=== Exercise brief ===
Swap every "Barcelona" for "Madrid" in the text of the entries below, leaving everything else unchanged.
::::::::::
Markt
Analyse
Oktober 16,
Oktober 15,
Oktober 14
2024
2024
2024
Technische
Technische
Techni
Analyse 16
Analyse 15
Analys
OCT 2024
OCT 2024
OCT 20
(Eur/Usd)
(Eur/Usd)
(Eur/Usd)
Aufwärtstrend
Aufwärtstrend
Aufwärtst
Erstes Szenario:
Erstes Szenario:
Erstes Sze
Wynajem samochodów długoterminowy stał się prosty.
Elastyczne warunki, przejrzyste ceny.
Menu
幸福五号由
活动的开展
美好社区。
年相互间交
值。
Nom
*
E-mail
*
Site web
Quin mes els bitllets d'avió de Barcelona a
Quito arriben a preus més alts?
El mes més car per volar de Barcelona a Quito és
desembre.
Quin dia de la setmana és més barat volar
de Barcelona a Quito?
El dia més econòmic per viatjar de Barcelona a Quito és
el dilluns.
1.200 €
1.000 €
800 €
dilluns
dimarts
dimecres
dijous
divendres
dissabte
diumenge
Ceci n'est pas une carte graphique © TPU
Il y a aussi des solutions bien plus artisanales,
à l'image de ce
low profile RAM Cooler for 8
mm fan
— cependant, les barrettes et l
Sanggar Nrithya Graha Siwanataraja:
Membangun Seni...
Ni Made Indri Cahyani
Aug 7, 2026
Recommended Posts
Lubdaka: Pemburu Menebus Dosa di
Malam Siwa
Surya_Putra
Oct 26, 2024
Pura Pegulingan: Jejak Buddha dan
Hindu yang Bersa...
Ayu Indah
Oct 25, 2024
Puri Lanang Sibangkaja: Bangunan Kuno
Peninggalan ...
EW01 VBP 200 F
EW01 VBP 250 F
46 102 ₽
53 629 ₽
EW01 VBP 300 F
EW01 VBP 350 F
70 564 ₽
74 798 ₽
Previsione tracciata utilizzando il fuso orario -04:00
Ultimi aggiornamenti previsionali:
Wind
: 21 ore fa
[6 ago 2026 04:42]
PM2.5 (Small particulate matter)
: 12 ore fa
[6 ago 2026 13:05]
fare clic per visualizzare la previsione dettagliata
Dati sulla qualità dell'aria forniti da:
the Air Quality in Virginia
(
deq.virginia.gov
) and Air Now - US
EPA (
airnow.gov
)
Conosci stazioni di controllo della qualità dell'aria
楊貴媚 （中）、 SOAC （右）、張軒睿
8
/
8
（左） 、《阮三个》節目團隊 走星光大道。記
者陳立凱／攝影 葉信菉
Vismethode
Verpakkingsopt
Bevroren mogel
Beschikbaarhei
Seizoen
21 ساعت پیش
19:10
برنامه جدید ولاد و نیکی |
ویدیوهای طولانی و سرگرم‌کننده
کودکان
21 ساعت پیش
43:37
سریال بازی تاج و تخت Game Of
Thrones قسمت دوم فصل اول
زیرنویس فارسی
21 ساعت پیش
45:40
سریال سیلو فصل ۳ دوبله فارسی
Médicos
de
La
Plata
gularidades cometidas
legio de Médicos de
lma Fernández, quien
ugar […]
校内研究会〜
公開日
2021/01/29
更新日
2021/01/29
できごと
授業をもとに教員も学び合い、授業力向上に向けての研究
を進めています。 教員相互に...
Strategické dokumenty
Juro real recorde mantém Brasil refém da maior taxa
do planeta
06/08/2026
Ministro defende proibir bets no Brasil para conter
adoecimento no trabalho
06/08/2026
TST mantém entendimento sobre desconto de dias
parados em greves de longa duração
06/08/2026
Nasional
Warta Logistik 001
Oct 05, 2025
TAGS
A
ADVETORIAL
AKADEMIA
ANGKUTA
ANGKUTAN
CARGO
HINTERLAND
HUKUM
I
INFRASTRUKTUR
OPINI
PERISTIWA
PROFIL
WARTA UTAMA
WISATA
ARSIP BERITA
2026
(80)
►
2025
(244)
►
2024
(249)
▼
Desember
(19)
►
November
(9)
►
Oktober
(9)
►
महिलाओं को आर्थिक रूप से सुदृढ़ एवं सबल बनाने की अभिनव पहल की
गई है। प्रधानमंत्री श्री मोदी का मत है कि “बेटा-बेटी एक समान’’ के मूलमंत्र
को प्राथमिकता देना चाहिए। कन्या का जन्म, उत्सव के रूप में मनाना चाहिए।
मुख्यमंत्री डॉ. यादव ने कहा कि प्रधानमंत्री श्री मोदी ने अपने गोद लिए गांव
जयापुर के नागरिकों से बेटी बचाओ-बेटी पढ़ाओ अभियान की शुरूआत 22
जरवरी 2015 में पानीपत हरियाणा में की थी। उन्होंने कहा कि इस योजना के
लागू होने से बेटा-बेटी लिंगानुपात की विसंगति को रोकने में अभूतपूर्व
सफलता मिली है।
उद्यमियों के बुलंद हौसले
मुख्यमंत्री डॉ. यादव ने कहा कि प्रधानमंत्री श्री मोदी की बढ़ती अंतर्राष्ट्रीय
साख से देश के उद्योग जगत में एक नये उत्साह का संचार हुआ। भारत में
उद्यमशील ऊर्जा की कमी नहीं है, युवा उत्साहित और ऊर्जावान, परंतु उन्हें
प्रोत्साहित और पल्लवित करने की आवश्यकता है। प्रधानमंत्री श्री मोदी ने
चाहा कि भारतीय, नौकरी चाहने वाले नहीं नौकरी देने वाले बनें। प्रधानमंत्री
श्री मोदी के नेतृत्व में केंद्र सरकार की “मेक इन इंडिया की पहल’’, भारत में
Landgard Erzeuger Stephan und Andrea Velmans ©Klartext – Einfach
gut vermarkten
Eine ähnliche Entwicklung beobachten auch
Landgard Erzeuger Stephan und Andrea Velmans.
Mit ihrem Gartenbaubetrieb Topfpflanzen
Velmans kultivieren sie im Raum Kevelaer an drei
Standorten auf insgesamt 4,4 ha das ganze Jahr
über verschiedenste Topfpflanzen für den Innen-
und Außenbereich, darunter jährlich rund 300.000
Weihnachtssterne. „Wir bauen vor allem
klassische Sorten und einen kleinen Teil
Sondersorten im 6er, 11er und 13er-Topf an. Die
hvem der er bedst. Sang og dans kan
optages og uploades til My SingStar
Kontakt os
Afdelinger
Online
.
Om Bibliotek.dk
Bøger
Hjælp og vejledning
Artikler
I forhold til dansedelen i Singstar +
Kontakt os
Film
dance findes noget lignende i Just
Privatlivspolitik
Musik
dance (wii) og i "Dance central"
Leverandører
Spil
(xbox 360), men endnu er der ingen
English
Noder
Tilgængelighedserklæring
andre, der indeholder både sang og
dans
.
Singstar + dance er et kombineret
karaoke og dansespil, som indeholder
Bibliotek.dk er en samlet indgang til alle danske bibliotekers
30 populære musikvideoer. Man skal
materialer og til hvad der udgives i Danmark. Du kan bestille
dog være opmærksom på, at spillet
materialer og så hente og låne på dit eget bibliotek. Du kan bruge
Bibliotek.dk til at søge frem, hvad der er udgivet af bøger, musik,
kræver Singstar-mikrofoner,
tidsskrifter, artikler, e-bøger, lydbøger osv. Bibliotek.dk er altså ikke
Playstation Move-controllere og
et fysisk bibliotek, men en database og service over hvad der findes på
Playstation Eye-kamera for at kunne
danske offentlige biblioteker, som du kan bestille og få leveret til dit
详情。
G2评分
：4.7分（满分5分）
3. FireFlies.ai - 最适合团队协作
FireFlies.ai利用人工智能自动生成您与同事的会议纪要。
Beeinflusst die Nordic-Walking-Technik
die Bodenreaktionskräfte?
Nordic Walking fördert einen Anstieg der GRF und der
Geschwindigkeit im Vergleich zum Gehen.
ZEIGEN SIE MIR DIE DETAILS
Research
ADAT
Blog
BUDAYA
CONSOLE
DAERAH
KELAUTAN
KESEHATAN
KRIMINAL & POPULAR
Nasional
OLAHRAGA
::::::::::
=== Answer below ===
Markt
Analyse
Oktober 16,
Oktober 15,
Oktober 14
2024
2024
2024
Technische
Technische
Techni
Analyse 16
Analyse 15
Analys
OCT 2024
OCT 2024
OCT 20
(Eur/Usd)
(Eur/Usd)
(Eur/Usd)
Aufwärtstrend
Aufwärtstrend
Aufwärtst
Erstes Szenario:
Erstes Szenario:
Erstes Sze
Wynajem samochodów długoterminowy stał się prosty.
Elastyczne warunki, przejrzyste ceny.
Menu
幸福五号由
活动的开展
美好社区。
年相互间交
值。
Nom
*
E-mail
*
Site web
Quin mes els bitllets d'avió de Madrid a
Quito arriben a preus més alts?
El mes més car per volar de Madrid a Quito és
desembre.
Quin dia de la setmana és més barat volar
de Madrid a Quito?
El dia més econòmic per viatjar de Madrid a Quito és
el dilluns.
1.200 €
1.000 €
800 €
dilluns
dimarts
dimecres
dijous
divendres
dissabte
diumenge
Ceci n'est pas une carte graphique © TPU
Il y a aussi des solutions bien plus artisanales,
à l'image de ce
low profile RAM Cooler for 8
mm fan
— cependant, les barrettes et l
Sanggar Nrithya Graha Siwanataraja:
Membangun Seni...
Ni Made Indri Cahyani
Aug 7, 2026
Recommended Posts
Lubdaka: Pemburu Menebus Dosa di
Malam Siwa
Surya_Putra
Oct 26, 2024
Pura Pegulingan: Jejak Buddha dan
Hindu yang Bersa...
Ayu Indah
Oct 25, 2024
Puri Lanang Sibangkaja: Bangunan Kuno
Peninggalan ...
EW01 VBP 200 F
EW01 VBP 250 F
46 102 ₽
53 629 ₽
EW01 VBP 300 F
EW01 VBP 350 F
70 564 ₽
74 798 ₽
Previsione tracciata utilizzando il fuso orario -04:00
Ultimi aggiornamenti previsionali:
Wind
: 21 ore fa
[6 ago 2026 04:42]
PM2.5 (Small particulate matter)
: 12 ore fa
[6 ago 2026 13:05]
fare clic per visualizzare la previsione dettagliata
Dati sulla qualità dell'aria forniti da:
the Air Quality in Virginia
(
deq.virginia.gov
) and Air Now - US
EPA (
airnow.gov
)
Conosci stazioni di controllo della qualità dell'aria
楊貴媚 （中）、 SOAC （右）、張軒睿
8
/
8
（左） 、《阮三个》節目團隊 走星光大道。記
者陳立凱／攝影 葉信菉
Vismethode
Verpakkingsopt
Bevroren mogel
Beschikbaarhei
Seizoen
21 ساعت پیش
19:10
برنامه جدید ولاد و نیکی |
ویدیوهای طولانی و سرگرم‌کننده
کودکان
21 ساعت پیش
43:37
سریال بازی تاج و تخت Game Of
Thrones قسمت دوم فصل اول
زیرنویس فارسی
21 ساعت پیش
45:40
سریال سیلو فصل ۳ دوبله فارسی
Médicos
de
La
Plata
gularidades cometidas
legio de Médicos de
lma Fernández, quien
ugar […]
校内研究会〜
公開日
2021/01/29
更新日
2021/01/29
できごと
授業をもとに教員も学び合い、授業力向上に向けての研究
を進めています。 教員相互に...
Strategické dokumenty
Juro real recorde mantém Brasil refém da maior taxa
do planeta
06/08/2026
Ministro defende proibir bets no Brasil para conter
adoecimento no trabalho
06/08/2026
TST mantém entendimento sobre desconto de dias
parados em greves de longa duração
06/08/2026
Nasional
Warta Logistik 001
Oct 05, 2025
TAGS
A
ADVETORIAL
AKADEMIA
ANGKUTA
ANGKUTAN
CARGO
HINTERLAND
HUKUM
I
INFRASTRUKTUR
OPINI
PERISTIWA
PROFIL
WARTA UTAMA
WISATA
ARSIP BERITA
2026
(80)
►
2025
(244)
►
2024
(249)
▼
Desember
(19)
►
November
(9)
►
Oktober
(9)
►
महिलाओं को आर्थिक रूप से सुदृढ़ एवं सबल बनाने की अभिनव पहल की
गई है। प्रधानमंत्री श्री मोदी का मत है कि “बेटा-बेटी एक समान’’ के मूलमंत्र
को प्राथमिकता देना चाहिए। कन्या का जन्म, उत्सव के रूप में मनाना चाहिए।
मुख्यमंत्री डॉ. यादव ने कहा कि प्रधानमंत्री श्री मोदी ने अपने गोद लिए गांव
जयापुर के नागरिकों से बेटी बचाओ-बेटी पढ़ाओ अभियान की शुरूआत 22
जरवरी 2015 में पानीपत हरियाणा में की थी। उन्होंने कहा कि इस योजना के
लागू होने से बेटा-बेटी लिंगानुपात की विसंगति को रोकने में अभूतपूर्व
सफलता मिली है।
उद्यमियों के बुलंद हौसले
मुख्यमंत्री डॉ. यादव ने कहा कि प्रधानमंत्री श्री मोदी की बढ़ती अंतर्राष्ट्रीय
साख से देश के उद्योग जगत में एक नये उत्साह का संचार हुआ। भारत में
उद्यमशील ऊर्जा की कमी नहीं है, युवा उत्साहित और ऊर्जावान, परंतु उन्हें
प्रोत्साहित और पल्लवित करने की आवश्यकता है। प्रधानमंत्री श्री मोदी ने
चाहा कि भारतीय, नौकरी चाहने वाले नहीं नौकरी देने वाले बनें। प्रधानमंत्री
श्री मोदी के नेतृत्व में केंद्र सरकार की “मेक इन इंडिया की पहल’’, भारत में
Landgard Erzeuger Stephan und Andrea Velmans ©Klartext – Einfach
gut vermarkten
Eine ähnliche Entwicklung beobachten auch
Landgard Erzeuger Stephan und Andrea Velmans.
Mit ihrem Gartenbaubetrieb Topfpflanzen
Velmans kultivieren sie im Raum Kevelaer an drei
Standorten auf insgesamt 4,4 ha das ganze Jahr
über verschiedenste Topfpflanzen für den Innen-
und Außenbereich, darunter jährlich rund 300.000
Weihnachtssterne. „Wir bauen vor allem
klassische Sorten und einen kleinen Teil
Sondersorten im 6er, 11er und 13er-Topf an. Die
hvem der er bedst. Sang og dans kan
optages og uploades til My SingStar
Kontakt os
Afdelinger
Online
.
Om Bibliotek.dk
Bøger
Hjælp og vejledning
Artikler
I forhold til dansedelen i Singstar +
Kontakt os
Film
dance findes noget lignende i Just
Privatlivspolitik
Musik
dance (wii) og i "Dance central"
Leverandører
Spil
(xbox 360), men endnu er der ingen
English
Noder
Tilgængelighedserklæring
andre, der indeholder både sang og
dans
.
Singstar + dance er et kombineret
karaoke og dansespil, som indeholder
Bibliotek.dk er en samlet indgang til alle danske bibliotekers
30 populære musikvideoer. Man skal
materialer og til hvad der udgives i Danmark. Du kan bestille
dog være opmærksom på, at spillet
materialer og så hente og låne på dit eget bibliotek. Du kan bruge
Bibliotek.dk til at søge frem, hvad der er udgivet af bøger, musik,
kræver Singstar-mikrofoner,
tidsskrifter, artikler, e-bøger, lydbøger osv. Bibliotek.dk er altså ikke
Playstation Move-controllere og
et fysisk bibliotek, men en database og service over hvad der findes på
Playstation Eye-kamera for at kunne
danske offentlige biblioteker, som du kan bestille og få leveret til dit
详情。
G2评分
：4.7分（满分5分）
3. FireFlies.ai - 最适合团队协作
FireFlies.ai利用人工智能自动生成您与同事的会议纪要。
Beeinflusst die Nordic-Walking-Technik
die Bodenreaktionskräfte?
Nordic Walking fördert einen Anstieg der GRF und der
Geschwindigkeit im Vergleich zum Gehen.
ZEIGEN SIE MIR DIE DETAILS
Research
ADAT
Blog
BUDAYA
CONSOLE
DAERAH
KELAUTAN
KESEHATAN
KRIMINAL & POPULAR
Nasional
OLAHRAGA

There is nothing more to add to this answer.